Sanığın suçu işlediğine ilişkin kuvvetli suç şüphesi yoksa suçun ağırlığı önem taşımamaktadır ve yargılamanın tutuksuz yapılması gerekir.
Asıl olan kişinin hakkında verilecek hükmün kesinleşmesine kadar kişinin suçsuz olması ve yargılamanın tutuksuz yapılmasıdır.
Ancak eldeki delillere nazaran sanığın mahkum olması kuvvetle muhtemel ise tutuklama kararı verilmelidir.( Ancak sanık aylardır tutuklu ise ve hala mahkumiyet verilmemişse demekki elde kuvvetle muhtemel delil yoktur)

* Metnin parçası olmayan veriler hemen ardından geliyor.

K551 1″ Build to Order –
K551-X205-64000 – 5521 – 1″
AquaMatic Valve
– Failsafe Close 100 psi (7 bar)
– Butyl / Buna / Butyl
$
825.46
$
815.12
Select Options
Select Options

Geleceğe yönelik , olasılıklara bağlı tutuklama kararı verilemez.Yani ortada suç delili olmadığı halde gelecekte delil elde edilebilir ihtimaliyle tutuklama kararı verilemez.

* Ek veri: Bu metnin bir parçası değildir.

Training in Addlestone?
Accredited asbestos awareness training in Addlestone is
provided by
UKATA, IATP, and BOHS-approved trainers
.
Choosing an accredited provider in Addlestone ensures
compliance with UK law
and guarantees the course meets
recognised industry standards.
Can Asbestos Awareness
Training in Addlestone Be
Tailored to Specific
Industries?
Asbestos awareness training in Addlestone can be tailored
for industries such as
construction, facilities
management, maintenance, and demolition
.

Sulh Ceza ve Asliye Ceza Mahkemesinin görevine giren suçlarda tutukluluk süresi en çok 6 aydır ancak bu süre zorunlu hallerde gerekçe gösterilerek 4 ay daha uzatılabilir.
Ağır Ceza Mahkemesinin görevine giren işlerde tutukluluk süresi en çok 2 yıldır bu süre zorunlu hallerde gerekçe gösterilerek 3 yıl uzatılabilir ve toplam 5 yıl tutuklu kalınabilir.
Yakalanan kişinin suç işlediğinden şüphelenilmesine yol açan nedenlerden söz etmek tutuklama kararının olmazsa olmaz koşuludur.
CMK’ya göre ; şüpheli ya da sanığın kaçması , saklanması ya da kaçacağı şüphesinin uyandıran somut olguların varlığı , delileri karartması ya da tanık mağdur ya da başkaları üzerinde baskı yapılması girişiminde bulunulması durumunda tutuklamanın yapılabileceği yine şüpheli ya da sanığın işlediği suçun sadece 7 seneden fazla ceza gerektirmesi durumunda kişinin tutuklanabileceği aynı şekilde tutuklama nedenlerinin CMK’nın 100.maddesinin 3.başlığında liste halinde düzenlendiği , listeye göre TCK’da yer alan soykırım ve insanlığa karşı suçlar , kasten öldürme , işkence , cinsel saldırı , çocukların cinsel istismarı , uyuşturucu ya da uyarıcı madde imal ve ticareti , suç işlemek amacıyla örgüt kurma suçu , devletin güvenliğine karşı suçlar , anayasal düzene karşı ve bu düzenin işleyişine karşı suçların yanı sıra .. gibi ağır suçlarda tutuklamanın yapılabileceği bu itibarla CMK’nın 100. maddesinde tutuklamanın sınırlandırılmasına ilişkin düzenleyici hükümleri göz önüne alınarak tutuksuz yargılamanın kural haline geldiği aynı şekilde TCK ve CMK’nın çerçevesinde her iki yasanın bireyi öne çıkaran özgürlükçü anlayışı çerçevesinde tutuklamanın çok sıkı koşullara bağlanmış ve tutuklama müessesesine karşı seçenek olarak adli kontrol uygulanmasının da getirildiği bu itibarla artık bir tutuklama nedeni var sayılsa bile tutukluluk yerine kişinin adi kontrol altına alınabileceği ya da kanunda tutuklama yasağı öngörülen durumlarda dahi adli kontrole karar verilebileceği bu itibarla mahkemenizce her iki yasanın ruhundan yola çıkarak kişi özgürlüğünün kural , tutuklamanın istisna oluşu gerçeği gözetilerek tutukluluk ile ilgili karar verilmelidir. Ayrıca ; Gültaş , Parlar-Hatipoğlu'ndan yardım alabilirsiniz.